Sunday, April 08, 2007
Although she hasn't been on the top of her game in a number of years, I still love and really admire Madonna. When you consider the many female pop artists who've been manipulated by family, the music industry and the media, only to fizzle into obscurity (or worse, drug addiction, depression, abusive relationships, etc), Madonna's successful three decade run is all the more impressive. She's been very smart about her image and career without ever taking the safe route, and she's done it all by herself, on her own terms.
Madonna rightly deserves to be considered one of the great fashion icons for the variety of styles she's embraced over the years and her willingness to take risks when it comes to clothes (cone bra, anyone?). On top of this, she has a wonderful playful attitude about clothes and embraces the escapism that costumes allow. So it seemed like a great move by H&M to have Madonna design their latest line, called "M by Madonna." A couple of weeks ago I stopped by my local mall to check out the new line, and here's what I found.
The collection definitely has it's hits and misses. I liked the strong, sleek lines of a lot of the pieces, and the "grown up" look of the collection (an aspect often missing from celebrity designer lines). Two of my favorite outfits were this black shirt/belt/pencil skirt combo and this cool white trench:
Regular readers know what a sucker I am for a trench, but this one is a real beauty, and I love that it's white, a color you don't usually see in outerwear. I like that a lot of the outfits present a sexy take on office wear (Madonna is quite the businesswoman herself), but some of them went too far into the realm of fembot secretary, like this outfit:
This is a little too office dominatrix for me, you just about expect someone wearing this to pull a whip out of their purse. There's definitely a wide range when it comes to the level of taste in the collection, as this um, catsuit shows.
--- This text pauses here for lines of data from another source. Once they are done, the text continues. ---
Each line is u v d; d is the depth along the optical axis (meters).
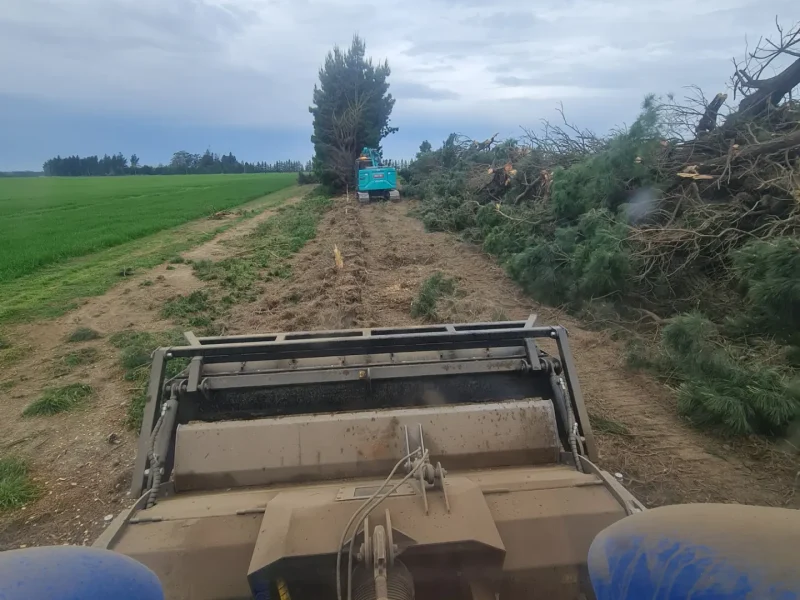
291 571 2.16
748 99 10.96
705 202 9.34
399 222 22.02
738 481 4.91
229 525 2.54
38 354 9.20
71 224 28.28
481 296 10.59
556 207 11.91
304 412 3.85
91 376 8.09
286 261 15.73
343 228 20.44
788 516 1.21
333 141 41.25
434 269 13.33
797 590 0.99
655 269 8.84
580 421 3.45
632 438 5.66
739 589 1.04
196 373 3.66
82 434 6.37
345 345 3.62
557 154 16.02
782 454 5.27
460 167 25.67
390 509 2.30
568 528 2.47
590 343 8.18
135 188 67.12
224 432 3.26
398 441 3.25
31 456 5.91
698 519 1.26
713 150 10.55
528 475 2.97
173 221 27.78
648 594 1.17
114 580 1.35
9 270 15.52
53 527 4.75
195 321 10.30
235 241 20.58
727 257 8.39
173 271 15.30
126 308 11.60
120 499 5.10
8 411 7.06
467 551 2.15
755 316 7.17
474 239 15.94
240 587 2.32
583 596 2.38
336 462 3.20
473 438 3.28
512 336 3.75
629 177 10.34
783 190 8.23
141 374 7.93
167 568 2.38
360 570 2.11
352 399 3.87
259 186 63.78
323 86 41.75
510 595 2.38
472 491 2.43
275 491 2.96
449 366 3.83
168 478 3.33
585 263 9.24
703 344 6.48
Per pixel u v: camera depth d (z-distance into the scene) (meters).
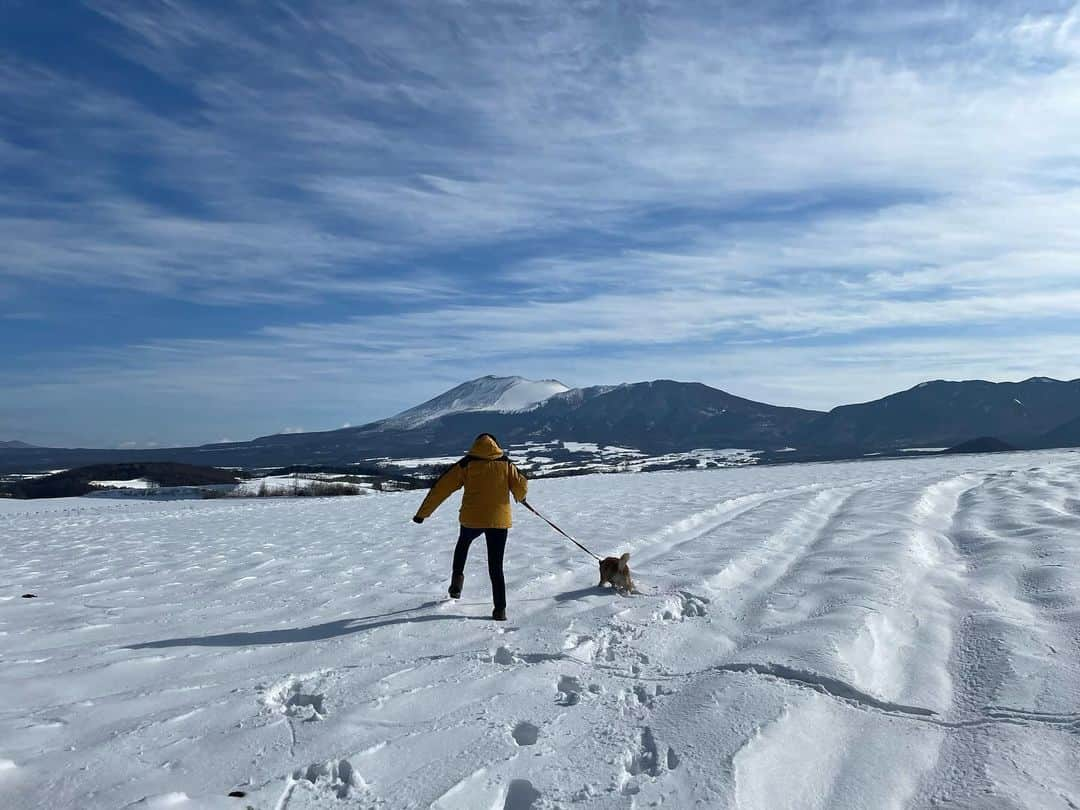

Honestly, who but Fergie would be seen in something like this? Some of the pieces were also just not very flattering, like this minidress:
I like the disco-queen idea behind this dress, but I just can't see it looking good on anyone. It also brings me to a major problem with this collection, which is that in person most of the pieces look cheap. Of course, when you buy something from an H&M or Forever 21 you expect that, but when an outfit that is already bordering the line between trashy and sexy is made of low quality materials, there's not much going for it.
In addition, the pieces in this collection are not cheap. The trench retails for $99, a sweater for $79, a belt for $34 and trousers for $60. For those prices I would expect better quality than what H&M offers. Still, there are a number of pieces that are worth checking out in person (I definitely would advise against buying anything online unless you've seen it in the store, as the quality really varies). As of last week, the H&M near me still had most of the styles and sizes, but I've heard that stores are selling out, so if there's something that catches your eye on the website (which is awesome, by the way), go soon before they're all gone.